The BRA also approved BU’s third Institutional Master Plan during the meeting, concluding a six-month community feedback and approval process which included seven meetings with leaders of area neighborhood associations. The document outlines BU’s general plans for the campus for the next seven years.
Construction on BU’s two newly-approved projects will begin at the end of May, according to BU senior vice president Richard Towle.
The $84 million new Life Science and Engineering Building, to be located on the current site of the Nickelodeon Theater on Cummington Street, will house research facilities in biology, chemistry and bioinformatics, according to BU officials. The new graduate student housing, which will replace a smaller and older building at 580 Commonwealth Ave., is expected to cost $29 million, Towle said. The housing, BU’s first project of the type, will add 220 units specifically for graduate students.
Construction on the Life Science and Engineering Building is expected to take 22 months, and the graduate student housing building is expected to be ready for Sept. 2004, Towle said.
‘We are excited to move these forward,’ Towle said after the meeting. ‘This is a major advance of our science program, as well as a new opportunity to provide a new amenity graduate housing.’
The board approved the two plans and the university’s Master Plan after BU officials ran through brief descriptions of the documents at the meeting. Community members were also allowed time to make final public comments on the documents, though the official comment period ended at the beginning of March.
Boston City Councilor Jerry McDermott (Allston/Brighton) spoke in favor of the documents, saying the BU’s Community Task Force process was ‘good.’ The BU Community Task Force approved the three documents in early February.
McDermott also said the projects will have a positive economic impact in his district and add ‘much-needed’ graduate student housing, which will free up space for families in Allston and Brighton.

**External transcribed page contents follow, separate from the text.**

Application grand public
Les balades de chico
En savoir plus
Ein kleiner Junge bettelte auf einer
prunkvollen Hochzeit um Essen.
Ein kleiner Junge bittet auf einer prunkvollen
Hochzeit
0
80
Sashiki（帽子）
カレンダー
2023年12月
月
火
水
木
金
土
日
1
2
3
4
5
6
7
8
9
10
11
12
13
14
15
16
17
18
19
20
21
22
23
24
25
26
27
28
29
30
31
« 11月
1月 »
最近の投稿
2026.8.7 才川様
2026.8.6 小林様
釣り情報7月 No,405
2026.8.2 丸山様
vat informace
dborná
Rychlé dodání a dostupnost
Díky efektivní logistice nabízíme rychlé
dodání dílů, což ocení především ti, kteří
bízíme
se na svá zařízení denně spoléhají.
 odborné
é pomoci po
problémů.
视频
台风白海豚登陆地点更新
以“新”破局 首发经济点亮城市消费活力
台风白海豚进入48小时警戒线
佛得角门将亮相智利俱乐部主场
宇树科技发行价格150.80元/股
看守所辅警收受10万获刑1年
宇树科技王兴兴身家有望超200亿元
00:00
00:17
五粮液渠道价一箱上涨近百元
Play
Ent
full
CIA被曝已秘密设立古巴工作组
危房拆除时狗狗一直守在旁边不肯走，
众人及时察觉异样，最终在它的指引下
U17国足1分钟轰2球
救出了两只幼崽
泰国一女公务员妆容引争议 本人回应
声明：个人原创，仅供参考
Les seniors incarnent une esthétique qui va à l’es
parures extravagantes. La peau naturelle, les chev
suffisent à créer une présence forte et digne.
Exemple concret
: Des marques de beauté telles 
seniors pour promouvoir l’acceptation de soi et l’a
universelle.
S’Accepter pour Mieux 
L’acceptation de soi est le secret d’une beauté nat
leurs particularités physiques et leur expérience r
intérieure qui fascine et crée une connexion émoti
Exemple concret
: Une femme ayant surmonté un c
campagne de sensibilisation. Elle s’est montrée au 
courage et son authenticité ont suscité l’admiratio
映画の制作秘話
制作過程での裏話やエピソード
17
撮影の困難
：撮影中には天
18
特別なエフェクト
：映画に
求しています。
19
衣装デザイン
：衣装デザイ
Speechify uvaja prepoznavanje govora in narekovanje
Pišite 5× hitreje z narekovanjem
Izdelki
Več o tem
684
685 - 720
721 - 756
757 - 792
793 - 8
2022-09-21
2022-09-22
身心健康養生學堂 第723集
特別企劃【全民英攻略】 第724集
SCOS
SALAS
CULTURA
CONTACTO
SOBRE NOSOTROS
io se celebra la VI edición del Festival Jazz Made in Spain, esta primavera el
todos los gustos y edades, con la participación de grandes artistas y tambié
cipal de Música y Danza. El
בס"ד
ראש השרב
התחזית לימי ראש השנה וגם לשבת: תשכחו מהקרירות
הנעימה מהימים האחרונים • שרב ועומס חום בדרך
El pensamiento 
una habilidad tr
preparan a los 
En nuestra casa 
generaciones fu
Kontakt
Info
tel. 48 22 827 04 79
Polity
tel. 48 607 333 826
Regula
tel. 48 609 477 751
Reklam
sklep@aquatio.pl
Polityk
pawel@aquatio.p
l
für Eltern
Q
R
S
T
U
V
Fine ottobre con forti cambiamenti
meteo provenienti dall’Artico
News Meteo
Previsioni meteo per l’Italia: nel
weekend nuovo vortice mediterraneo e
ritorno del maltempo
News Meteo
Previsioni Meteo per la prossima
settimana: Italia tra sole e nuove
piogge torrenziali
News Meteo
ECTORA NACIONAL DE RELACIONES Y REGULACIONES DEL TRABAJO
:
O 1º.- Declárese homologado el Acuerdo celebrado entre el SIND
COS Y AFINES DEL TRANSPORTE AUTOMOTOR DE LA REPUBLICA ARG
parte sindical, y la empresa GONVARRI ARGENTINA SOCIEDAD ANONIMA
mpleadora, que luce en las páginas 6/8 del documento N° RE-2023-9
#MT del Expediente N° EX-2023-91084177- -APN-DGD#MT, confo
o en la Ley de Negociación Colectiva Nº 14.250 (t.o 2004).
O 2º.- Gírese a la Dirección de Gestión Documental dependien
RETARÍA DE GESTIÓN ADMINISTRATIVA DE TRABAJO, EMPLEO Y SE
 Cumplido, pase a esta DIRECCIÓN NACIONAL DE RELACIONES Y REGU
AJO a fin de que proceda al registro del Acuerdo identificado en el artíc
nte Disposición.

Sixteen area residents, including several top BU employees and a former BU graduate student, spoke briefly in favor of the documents. School of Education dean Douglas Sears, Judicial Affairs director Daryl DeLuca, Office of Residence Life director Jack Weldon, West Campus ORL director John Piga and Warren Towers ORL director Karen Belanger all spoke as residents of the area in favor of the documents.
Though Audubon Circle Neighborhood Association vice president Robert Canterbury attacked the fact that a number of the people speaking in favor of the plans were BU employees, Towle defended their rights to make comments and said BU officials did not coordinate the effort. He called Canterbury’s complaints ‘pretty incredible.’
‘I don’t think residents who happen to be employees of the university lose their right to comment,’ Towle said after the meeting.
Canterbury and two other Audubon Circle residents spoke in opposition to the documents, each at great length.
All three raised the issue of an agreement they claim BU has ignored requiring BU to divest in 29 properties the university owns south of Beacon Street in exchange for buying the old Boston Armory, though members of the BRA Board of Directors and BU officials both called the residents’ claims into question.
Board of Directors members and BU officials said problems with the 1980 Armory agreement had been settled with another agreement during the early 1990s. Towle said BU put the issue to bed long ago.
‘It’s a small minority of people, and you saw all three of them, who continue to bring this issue up,’ Towle said. ‘That doesn’t stop them from clinging to that issue, but we think it’s moot and it’s been extinguished.’
Canterbury also complained that the Task Force approval process had been ‘controlled’ by BU and that the school had thrust on the Task Force three separate plans for approval during the same time period. All three also complained that the new Master Plan lacked boundaries for BU’s campus.
The BRA Board of Directors also approved preliminary plans for Harvard’s renovation of a central Business School library building on the school’s Allston campus during the meeting.